Sur Seine (Live) par NicoBax
Java, en plus d'avoir réalisé un très bon premier album ("Hawaï", 2001), a la réputation d'être un groupe de scène. On imagine déjà le groupe, en petit comité, qui invite le public à pénétrer son univers éthylique et poétique sur fond d'accordéon et de contrebasse, jouant avec lui au grès des acrobaties verbales de son chanteur. On imagine, on espère mais finalement, Java prend son auditoire à rebrousse-poil.
"Java sur Seine" est un disque court mais a au moins le mérite d'avancer deux inédits : "Apocalypse" (dans la veine d'un "Danser") et "Chronique d'une toxine", seul morceau auquel Erwan n'a pas prêté sa plume.
Choix surprenant que d'introduire "Sur Seine" par un titre comme "Apocalypse". Le texte, brûlot contre les dérives du monde contemporain, tranche littéralement avec l'atmosphère générale de bonne humeur auquel le groupe nous avait habitué sur "Hawaï". Néanmoins, et surtout grâce à son refrain rageur porté par l'accordéon de Fixi, ce premier inédit a plutôt tendance à rassurer sur la suite.
Si l'absence de certains titres se fait sentir (mais où est "Et Dieu créa la flemme ?"), on est content de retrouver un titre comme "Le poil" pendant lequel, pour la première fois de l'album, on sent un vent de sympathie et d'échange avec le public souffler. "Pépètes", légèrement moins interprété qu'en studio (je chipote), nous rappelle également les belles heures de "Hawaï". Mais, outre "Sex accordéon et alcool" dont je reparlerai plus loin, c'est vraiment "Danser" qui, des titres de l'album, prend le plus d'ampleur sur scène avec sa montée en intensité au refrain.
Alors qu'on pouvait s'attendre à une véritable explosion, des débordements incontrôlés dans tous les sens, une atmosphère de fête, une véritable communion avec le public, c'est surtout sur le côté intimiste que le groupe a choisi d'appuyer avec "Sur Seine". "Apocalypse", "Chronique d'une toxine" (dans la même veine que le titre d'introduction), "Hawaï" et "Danser" participent de la même dynamique mélancolique qui domine amplement ce 7 titres (renforcée par la sortie instrumentale – loin d'être indispensable – de l'album).
Première bouffée d'oxygène dans cette atmosphère pesante où on a l'impression qu'Erwan s'est coupé de son public pour s'enfermer dans la tourmente de ses textes, "Le poil". Enfin on entend le groupe communiquer avec la salle, laquelle semble d'ailleurs apprécier qu'on la fasse participer à la fête.

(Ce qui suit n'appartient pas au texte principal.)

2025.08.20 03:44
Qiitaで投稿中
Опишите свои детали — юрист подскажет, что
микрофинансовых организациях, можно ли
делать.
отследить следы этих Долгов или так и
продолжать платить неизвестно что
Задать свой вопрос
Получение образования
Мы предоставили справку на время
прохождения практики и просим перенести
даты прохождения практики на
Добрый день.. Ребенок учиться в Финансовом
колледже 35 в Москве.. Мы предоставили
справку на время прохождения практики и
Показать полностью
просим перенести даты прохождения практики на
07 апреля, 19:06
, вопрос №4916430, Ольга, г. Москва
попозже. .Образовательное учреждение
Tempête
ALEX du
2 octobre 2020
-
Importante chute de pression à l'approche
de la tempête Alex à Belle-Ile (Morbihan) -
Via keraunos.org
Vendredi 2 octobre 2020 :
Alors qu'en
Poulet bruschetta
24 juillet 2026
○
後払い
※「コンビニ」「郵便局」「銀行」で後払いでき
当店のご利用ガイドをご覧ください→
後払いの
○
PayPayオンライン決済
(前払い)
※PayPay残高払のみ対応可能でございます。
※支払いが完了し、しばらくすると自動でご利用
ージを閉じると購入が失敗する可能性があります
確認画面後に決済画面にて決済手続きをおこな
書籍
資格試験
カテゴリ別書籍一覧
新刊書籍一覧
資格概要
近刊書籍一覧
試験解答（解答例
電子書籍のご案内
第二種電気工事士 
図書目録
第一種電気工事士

Erwan retrouve enfin un peu de la personnalité qu'on avait pu apprécier sur "Hawaï".
Mais c'est définitivement avec le bouquet final, leur hymne "Sex accordéon et alcool", qu'on retrouve le Java des grandes heures. Partant parfois dans un délire raggaman second degré (du moins, je l'espère), Erwan offre à la salle une version longue du hit de "Hawaï" - parsemée de couplets inédits parfois un peu lourdingues (et moins inspirés qu'à l'habitude) - qui fera plaisir aux fans du premier opus du groupe. Les petits ratés d'Erwann, le solo d'accordéon de Fixi et les échanges avec le public rendent à Java le coté parigot et naturel qui manquait à ce live, beaucoup plus axé autour de la contestation un peu fraggle.
Rares sont les groupes à pleinement réussir leurs albums live, la plupart se contentant d'interprétations identiques à celles des albums, le public en plus. Java n'évite malheureusement pas tout à fait l'écueil et ne parvient pas complètement à communiquer son goût pour la scène avec "Sur Seine". Edulcoré, le Java parigot et populaire. Renforcé, le coté "nouvelle scène française"... "Java sur Seine" annoncerait-il l'évolution du groupe ? Doit-on s'en inquiéter ? Retrouvera-t-on Java dans le même état que sur "Hawaï" pour leur deuxième album ? Autant de questions soulevées par ce live qui ne trouveront leur réponse qu'en 2003 avec la sortie de "Safari croisière".